Aim: Rewrite the items below, replacing "category" with "label" and keeping everything else unchanged. Leave the pictures out of your answer.

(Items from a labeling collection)
---

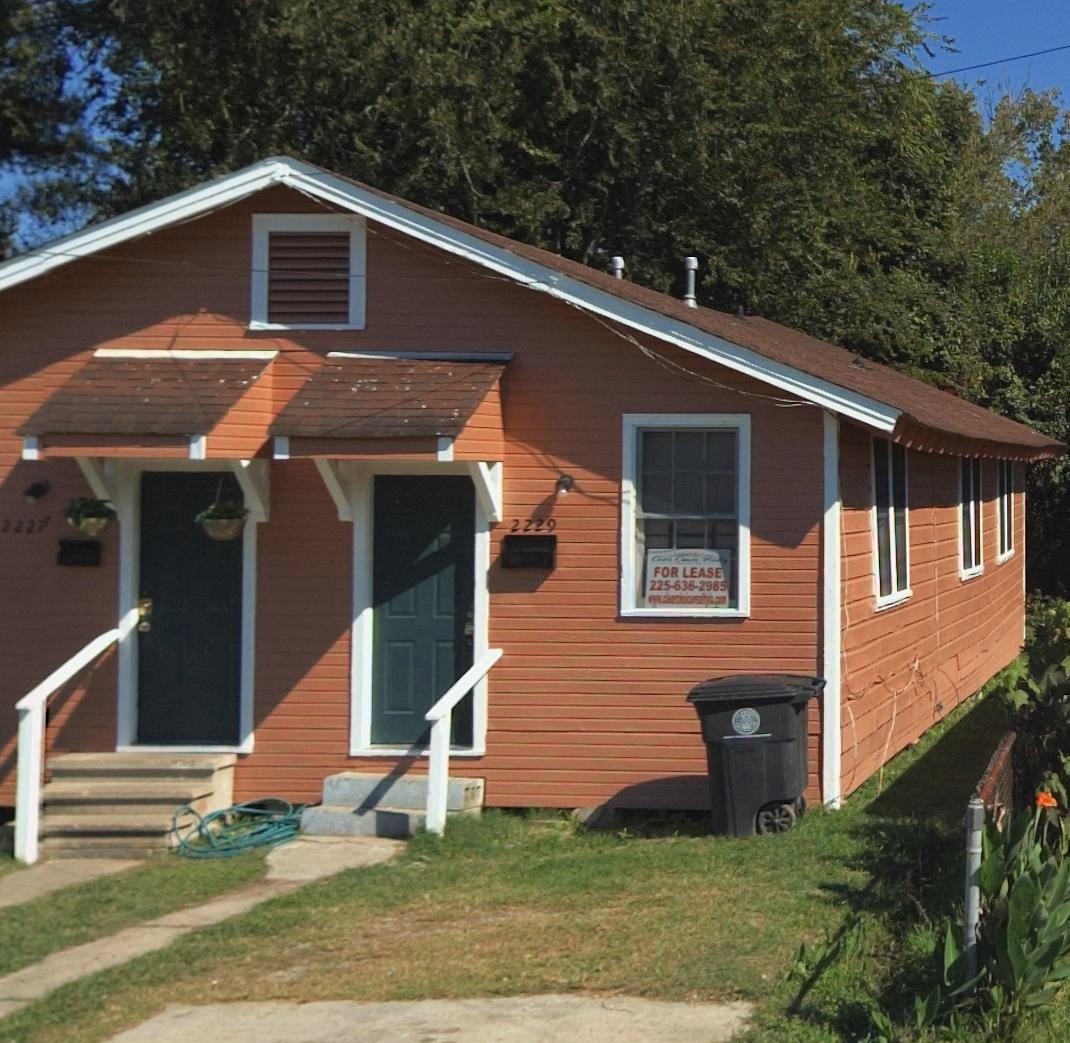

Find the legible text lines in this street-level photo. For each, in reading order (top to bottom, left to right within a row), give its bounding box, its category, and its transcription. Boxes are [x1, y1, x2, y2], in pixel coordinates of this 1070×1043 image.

[0, 512, 54, 535] StreetNumber: 222*
[508, 516, 560, 535] StreetNumber: 2229
[652, 564, 725, 581] None: FOR LEASE
[647, 578, 729, 593] None: 225-636-2985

---

Task answer:
Find the legible text lines in this street-level photo. For each, in reading order (top to bottom, left to right within a row), give its bounding box, its label, and its transcription. Boxes are [x1, y1, x2, y2], in pixel coordinates of this 1070×1043 image.

[0, 512, 54, 535] StreetNumber: 222*
[508, 516, 560, 535] StreetNumber: 2229
[652, 564, 725, 581] None: FOR LEASE
[647, 578, 729, 593] None: 225-636-2985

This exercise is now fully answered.